For those of you not paying attention, a slew of new instabilities in the global routing system are occurring – again. These are presumably being tickled by another ugly AS4_PATH tunnel bug where someone [read: broken implementation] erroneously includes AS_CONFED_* segments in an AS4_PATH attribute – a transitive optional BGP attribute that’s essentially ‘tunneled’ between non-4-octet-AS-number speaking autonomous systems.
The problem is that when it’s unencapsulated at the receiving end, by a BGP router that could be several networks away, those AS_CONFED_* attributes aren’t supposed to be there, and can result in either a reset of the local session with the adjacent external BGP speaker from which the update was received, or may be propagated to an internal BGP peer, which will likely drop the session with the transmitting speaker — neither of which stop the problem at the source. The prefix that appears to be causing all the fuss appears to be 18.104.22.168/23, a copy of the suspect update [courtesy of ras] available here. Ras’s email provides some insight into what he’s seeing at the moment, it’s available in the juniper-nsp archive, linked below, and currently unavailable.

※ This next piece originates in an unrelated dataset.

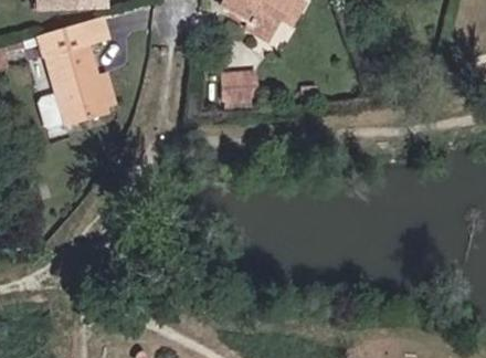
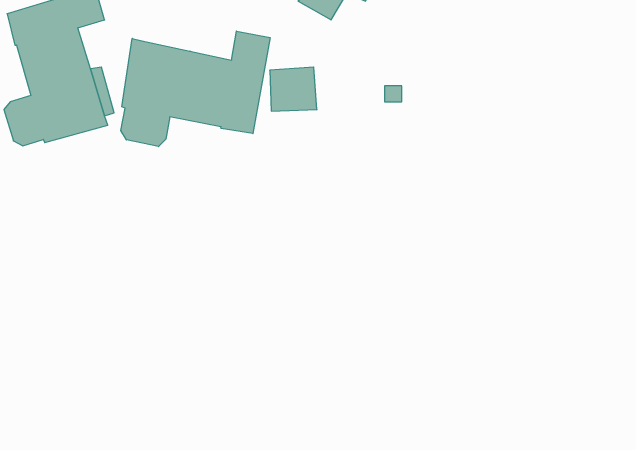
building: none -> [121,31,270,147]

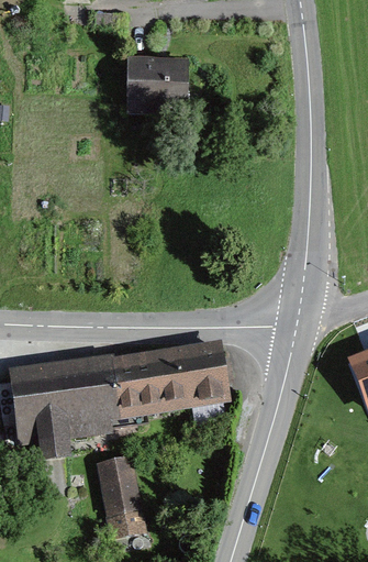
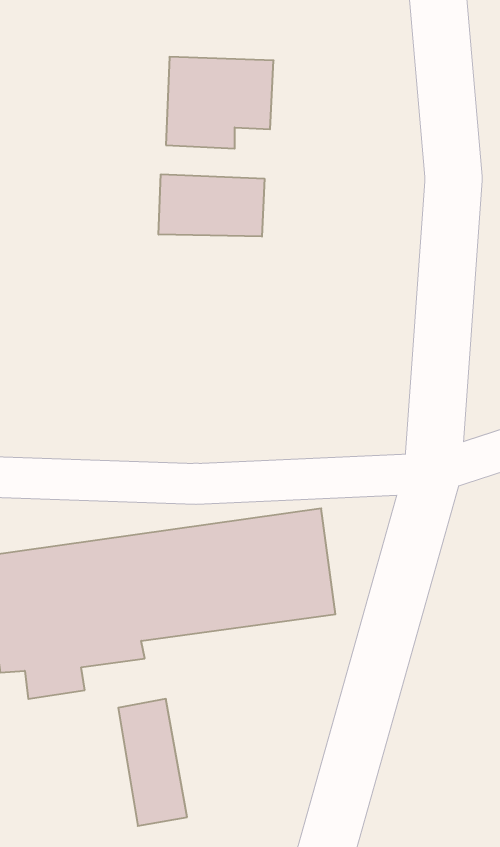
building: none -> [159,174,264,237]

The relevant protocol specifications error handling procedures were rather vague in this area until recently. There have been a couple drafts submitted to the IETF Inter-Domain Routing (IDR) WG that attempt to address the specific case outlined above, as well as more generically that of optional transitive attributes and error handling. One of the drafts is an update to the original BGP Support for Four-octet AS Number Space specification, RFC 4893, with more explicit guidance and an expanded error handling procedures section. Another draft, Error Handling for Optional Transitive BGP Attributes, attempts to be more prescriptive in general, and addresses a few specific issues in existing specifications as well.
Some more information on the original problem from Rob Shakir and others on the IDR mailing list can be found here and in nested references. I first heard about this specific incident through an email from Richard A Steenbergen ‘ras‘ on the Juniper NSP mailing list, about one hour after the incident began. Coincidentally, the web interface for the Juniper NSP mailing list seems to be having some reachability problems at the moment that may actually be related to this specific issue. Some earlier text on the previous incident, as well as a related problem, are available in an earlier post on our blog here.

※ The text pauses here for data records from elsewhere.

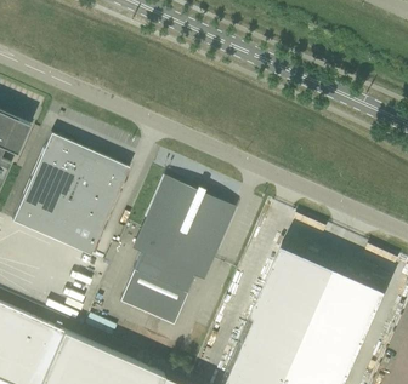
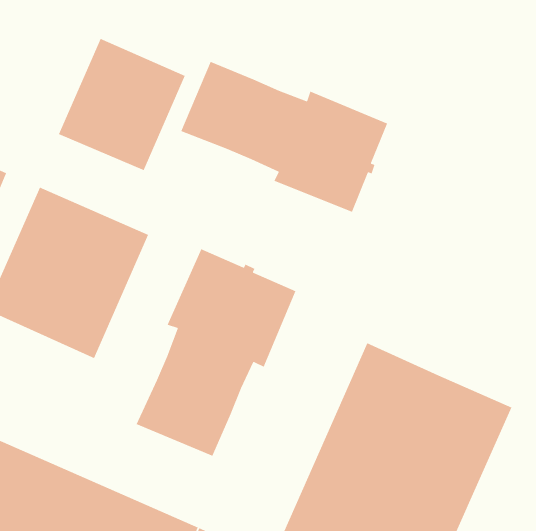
building: none -> [58,38,186,171]
building: none -> [180,61,388,213]

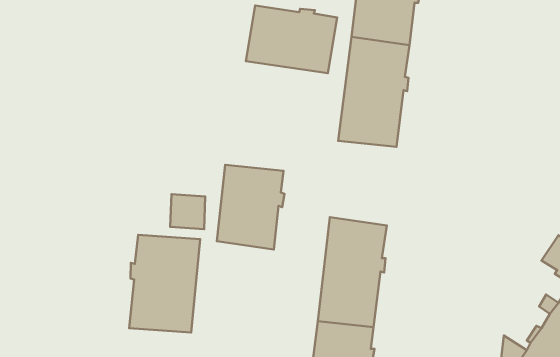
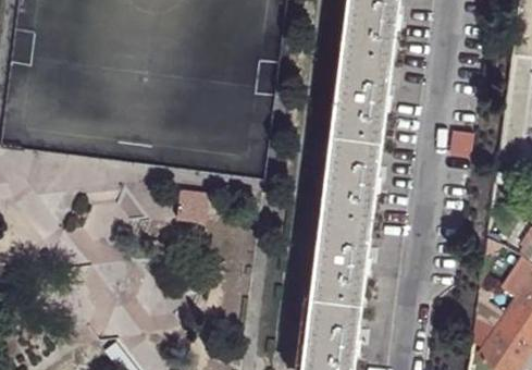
building: [246,5,337,73] -> none
building: [217,165,285,249] -> [321,143,382,219]
building: [129,235,200,332] -> none

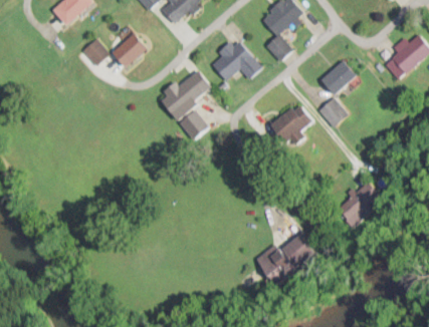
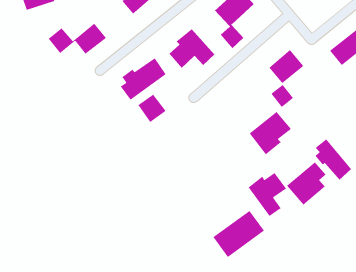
building: [268,102,314,149] -> [249,111,292,155]
building: none -> [315,138,352,181]
building: none -> [248,172,287,217]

It is worth noting that the amount of instability resulting from this seems to be significant, but not catastrophic at this point – although that’s likely something that is very topologically depedent, and may very well not be the case for a few less fortunate folk. Finally, this incident is still evolving, it’s being going on for about 4 hours now. Let’s hope it’s squelched soon, and if any noteworthy updates emerge, I’ll be sure to provide updates here accordingly.